I teach at the University of Maine at Farmington, and this upcoming year we will be celebrating our 150th Anniversary. The celebration will be year-long and include all kinds of events and exhibits which has prompted all kinds of meetings and brainstorming sessions. I was in one recently where a pretty basic question up. Why was our town selected for this state school in the first place? I was a little embarrassed that I couldn’t answer the question. After all, I’m on the committee because I wrote a book called Remembering Franklin County, and here is my college, very prominently located in this county I’m supposed to know so much about.

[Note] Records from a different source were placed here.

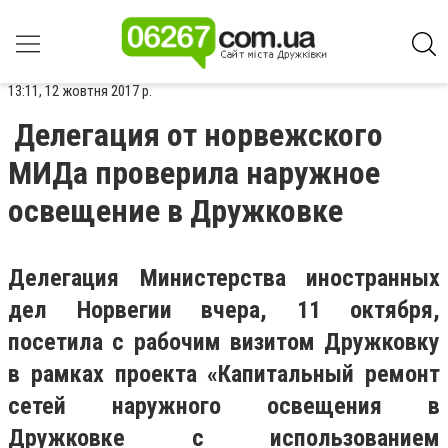
13:11, 12 жовтня 2017 р.
Делегация от норвежского
МИДа проверила наружное
освещение в Дружковке
Делегация Министерства иностранных
дел Норвегии вчера, 11 октября,
посетила с рабочим визитом Дружковку
в рамках проекта «Капитальный ремонт
сетей наружного освещения в
Дружковке с использованием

So on this very warm Saturday afternoon I’m pouring over a couple wonderful old books on local history: Richard Mallett’s University of Maine at Farmington and George C. Purington’s History of the State Normal School. Here’s what I found:
When the legislature started getting serious about creating a normal school (training student teachers on pedgogical standards or norms, hence the name), they asked the Committee on Education to produce a report. The committee presented a bill that called for two schools, one in the eastern part of the state and one in the western part. By way of making the project affordable, they required that buildings must be furnished by institutions already established there.

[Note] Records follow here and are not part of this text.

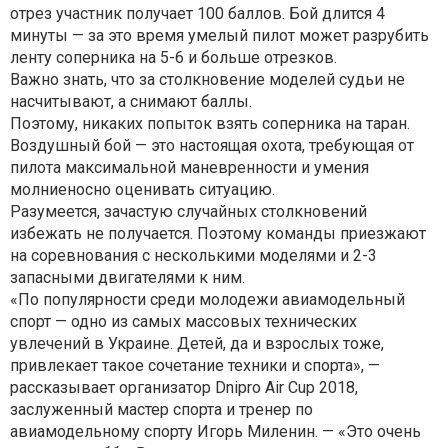
отрез участник получает 100 баллов. Бой длится 4
минуты — за это время умелый пилот может разрубить
ленту соперника на 5-6 и больше отрезков.
Важно знать, что за столкновение моделей судьи не
насчитывают, а снимают баллы.
Поэтому, никаких попыток взять соперника на таран.
Воздушный бой — это настоящая охота, требующая от
пилота максимальной маневренности и умения
молниеносно оценивать ситуацию.
Разумеется, зачастую случайных столкновений
избежать не получается. Поэтому команды приезжают
на соревнования с несколькими моделями и 2-3
запасными двигателями к ним.
«По популярности среди молодежи авиамодельный
спорт — одно из самых массовых технических
увлечений в Украине. Детей, да и взрослых тоже,
привлекает такое сочетание техники и спорта», —
рассказывает организатор Dnipro Air Cup 2018,
заслуженный мастер спорта и тренер по
авиамодельному спорту Игорь Миленин. — «Это очень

Trustees and administrators at the Farmington Academy felt they had just the place. The institution had always struggled financially (a fact that figures into my story in Remembering Franklin County about Paul Revere trying to collect on payment for a school bell), and the trustees no doubt thought that turning over the building to the state would be a good idea.
Academy Principal Ambrose Kelsey also liked the idea of Farmington Academy becoming the Normal School. In fact, maybe the short answer to the question “Why did they locate the school in Farmington?” is that Ambrose Kelsey wanted it here.
Kelsey, a native of New York, was already familiar with the normal school concept. He had been a professor in the Albany State Normal School and was committed to the normal school goal of training teachers to be professional educators. He had a personal interest in Farmington as well, having married a local girl, Ellen Goodenow, who grew up near the Academy in what is now the Pierce House. A state report from 1866 credits Kelsey saying “he devoted a year’s time in laboring for the establishment of the school and superintending the building operations without compensation.”
Farmington Academy was in competition with Gorham Seminary and Paris and Litchfield Academies for the Normal School. Their proposals were studied and studied again, their merits were debated at length, but eventually the state commission chose Farmington, and the governor made the choice official in October of 1863. Thanks to the efforts of Kelsey and others, higher education had come to stay.